===== Records shown =====

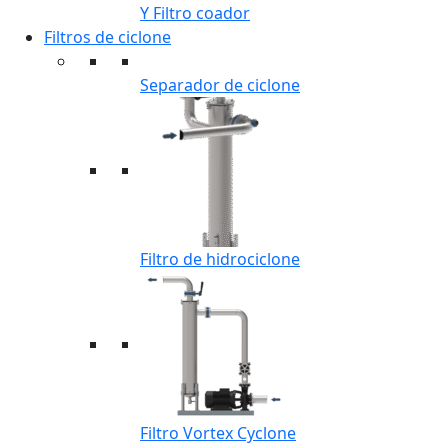
Y Filtro coador
Filtros de ciclone
Separador de ciclone
Filtro de hidrociclone
Filtro Vortex Cyclone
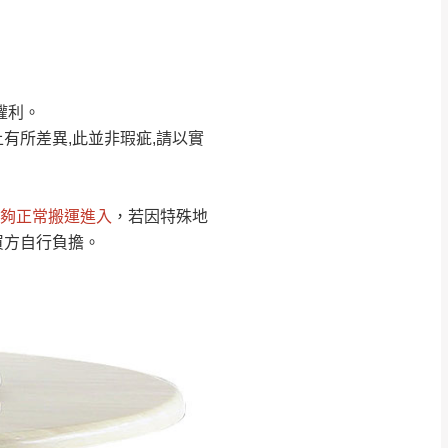
Line客服」來信確
權利。
只顯示附上圖片
只顯示附上評論
有所差異,此並非瑕疵,請以實
偏遠地區
客製，敬請見諒！
線上詢問 LINE →
@dershin
）
夠正常搬運進入
，若因特殊地
復興鄉
買方自行負擔。
聯絡
五峰鄉、橫山、北埔鄉、尖石
。
鄉山區、新埔山區、芎林山區、
關西 玉山里
太小、無法搬運上樓等因
無
吊運，費用將由買方自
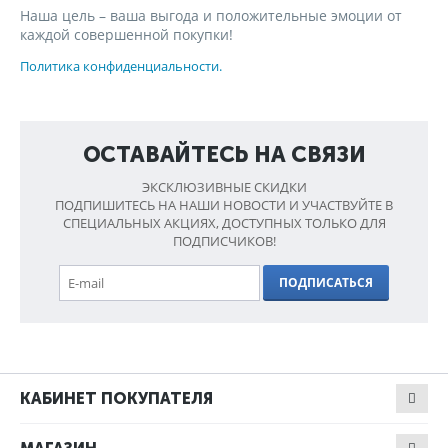
Наша цель – ваша выгода и положительные эмоции от
каждой совершенной покупки!
Политика конфиденциальности.
ОСТАВАЙТЕСЬ НА СВЯЗИ
ЭКСКЛЮЗИВНЫЕ СКИДКИ
ПОДПИШИТЕСЬ НА НАШИ НОВОСТИ И УЧАСТВУЙТЕ В
СПЕЦИАЛЬНЫХ АКЦИЯХ, ДОСТУПНЫХ ТОЛЬКО ДЛЯ
ПОДПИСЧИКОВ!
ПОДПИСАТЬСЯ
КАБИНЕТ ПОКУПАТЕЛЯ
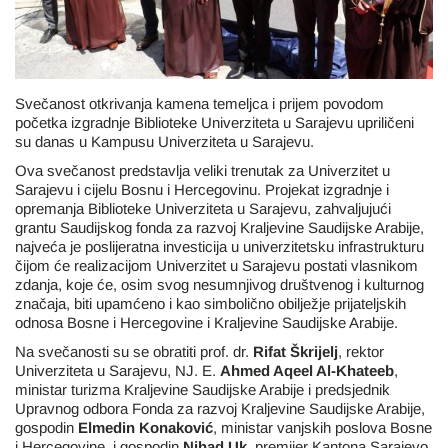
Svečanost otkrivanja kamena temeljca i prijem povodom
početka izgradnje Biblioteke Univerziteta u Sarajevu upriličeni
su danas u Kampusu Univerziteta u Sarajevu.
Ova svečanost predstavlja veliki trenutak za Univerzitet u
Sarajevu i cijelu Bosnu i Hercegovinu. Projekat izgradnje i
opremanja Biblioteke Univerziteta u Sarajevu, zahvaljujući
grantu Saudijskog fonda za razvoj Kraljevine Saudijske Arabije,
najveća je poslijeratna investicija u univerzitetsku infrastrukturu
čijom će realizacijom Univerzitet u Sarajevu postati vlasnikom
zdanja, koje će, osim svog nesumnjivog društvenog i kulturnog
značaja, biti upamćeno i kao simbolično obilježje prijateljskih
odnosa Bosne i Hercegovine i Kraljevine Saudijske Arabije.
Na svečanosti su se obratiti prof. dr.
Rifat
Š
krijelj
, rektor
Univerziteta u Sarajevu, NJ. E.
Ahmed Aqeel Al-Khateeb
,
ministar turizma Kraljevine Saudijske Arabije i predsjednik
Upravnog odbora Fonda za razvoj Kraljevine Saudijske Arabije,
gospodin
Elmedin Konakovi
ć
, ministar vanjskih poslova Bosne
i Hercegovine, i gospodin
Nihad Uk
, premijer Kantona Sarajevo.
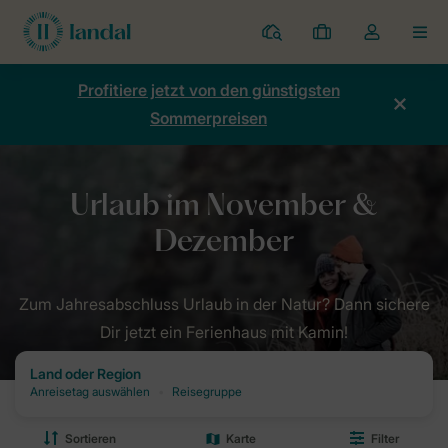
Ferienparks
Meine
Dropdown-
MEN
Buchungen
Menü
meines
Profitiere jetzt von den günstigsten
Kontos
Sommerpreisen
öffnen
Home
Angebote
Winter
November und Dezember
Zum Jahresabschluss Urlaub in der Natur? Dann sichere
Dir jetzt ein Ferienhaus mit Kamin!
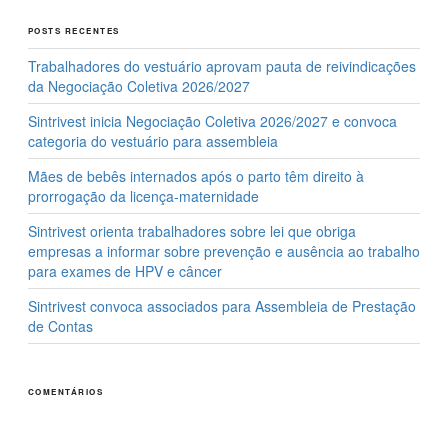
POSTS RECENTES
Trabalhadores do vestuário aprovam pauta de reivindicações
da Negociação Coletiva 2026/2027
Sintrivest inicia Negociação Coletiva 2026/2027 e convoca
categoria do vestuário para assembleia
Mães de bebês internados após o parto têm direito à
prorrogação da licença-maternidade
Sintrivest orienta trabalhadores sobre lei que obriga
empresas a informar sobre prevenção e ausência ao trabalho
para exames de HPV e câncer
Sintrivest convoca associados para Assembleia de Prestação
de Contas
COMENTÁRIOS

=====

### [Exercise objective]
Read the entries and pick out all lines that include the word "Kraljevine".

### [Response]
grantu Saudijskog fonda za razvoj Kraljevine Saudijske Arabije,
odnosa Bosne i Hercegovine i Kraljevine Saudijske Arabije.
ministar turizma Kraljevine Saudijske Arabije i predsjednik
Upravnog odbora Fonda za razvoj Kraljevine Saudijske Arabije,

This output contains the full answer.